__Available data__.
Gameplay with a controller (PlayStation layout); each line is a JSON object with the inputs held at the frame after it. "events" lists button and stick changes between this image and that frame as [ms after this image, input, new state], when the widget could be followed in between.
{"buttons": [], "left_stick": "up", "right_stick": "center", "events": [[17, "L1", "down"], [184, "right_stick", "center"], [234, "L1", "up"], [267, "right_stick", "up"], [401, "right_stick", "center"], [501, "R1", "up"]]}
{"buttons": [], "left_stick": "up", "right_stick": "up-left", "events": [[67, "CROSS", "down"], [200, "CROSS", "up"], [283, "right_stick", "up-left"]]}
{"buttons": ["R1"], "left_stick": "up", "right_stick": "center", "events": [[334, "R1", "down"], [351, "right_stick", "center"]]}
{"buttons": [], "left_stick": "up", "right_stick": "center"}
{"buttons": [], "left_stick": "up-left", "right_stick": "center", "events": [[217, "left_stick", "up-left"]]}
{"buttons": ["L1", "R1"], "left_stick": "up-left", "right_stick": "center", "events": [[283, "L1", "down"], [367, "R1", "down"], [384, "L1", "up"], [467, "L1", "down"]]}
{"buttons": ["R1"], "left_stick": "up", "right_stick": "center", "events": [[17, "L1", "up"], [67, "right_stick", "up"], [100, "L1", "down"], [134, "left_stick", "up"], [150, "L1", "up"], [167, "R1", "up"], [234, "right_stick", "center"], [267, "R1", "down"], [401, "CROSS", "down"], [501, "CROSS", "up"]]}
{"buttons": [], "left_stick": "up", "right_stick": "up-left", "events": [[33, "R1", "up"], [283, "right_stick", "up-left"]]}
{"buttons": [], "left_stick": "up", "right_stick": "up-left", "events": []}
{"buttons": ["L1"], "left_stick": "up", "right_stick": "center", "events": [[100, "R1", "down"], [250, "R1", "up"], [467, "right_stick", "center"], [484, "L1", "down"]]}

__Assignment__. Everything in the listing is to be restated exactly.

__Exercise result__.
Gameplay with a controller (PlayStation layout); each line is a JSON object with the inputs held at the frame after it. "events" lists button and stick changes between this image and that frame as [ms after this image, input, new state], when the widget could be followed in between.
{"buttons": [], "left_stick": "up", "right_stick": "center", "events": [[17, "L1", "down"], [184, "right_stick", "center"], [234, "L1", "up"], [267, "right_stick", "up"], [401, "right_stick", "center"], [501, "R1", "up"]]}
{"buttons": [], "left_stick": "up", "right_stick": "up-left", "events": [[67, "CROSS", "down"], [200, "CROSS", "up"], [283, "right_stick", "up-left"]]}
{"buttons": ["R1"], "left_stick": "up", "right_stick": "center", "events": [[334, "R1", "down"], [351, "right_stick", "center"]]}
{"buttons": [], "left_stick": "up", "right_stick": "center"}
{"buttons": [], "left_stick": "up-left", "right_stick": "center", "events": [[217, "left_stick", "up-left"]]}
{"buttons": ["L1", "R1"], "left_stick": "up-left", "right_stick": "center", "events": [[283, "L1", "down"], [367, "R1", "down"], [384, "L1", "up"], [467, "L1", "down"]]}
{"buttons": ["R1"], "left_stick": "up", "right_stick": "center", "events": [[17, "L1", "up"], [67, "right_stick", "up"], [100, "L1", "down"], [134, "left_stick", "up"], [150, "L1", "up"], [167, "R1", "up"], [234, "right_stick", "center"], [267, "R1", "down"], [401, "CROSS", "down"], [501, "CROSS", "up"]]}
{"buttons": [], "left_stick": "up", "right_stick": "up-left", "events": [[33, "R1", "up"], [283, "right_stick", "up-left"]]}
{"buttons": [], "left_stick": "up", "right_stick": "up-left", "events": []}
{"buttons": ["L1"], "left_stick": "up", "right_stick": "center", "events": [[100, "R1", "down"], [250, "R1", "up"], [467, "right_stick", "center"], [484, "L1", "down"]]}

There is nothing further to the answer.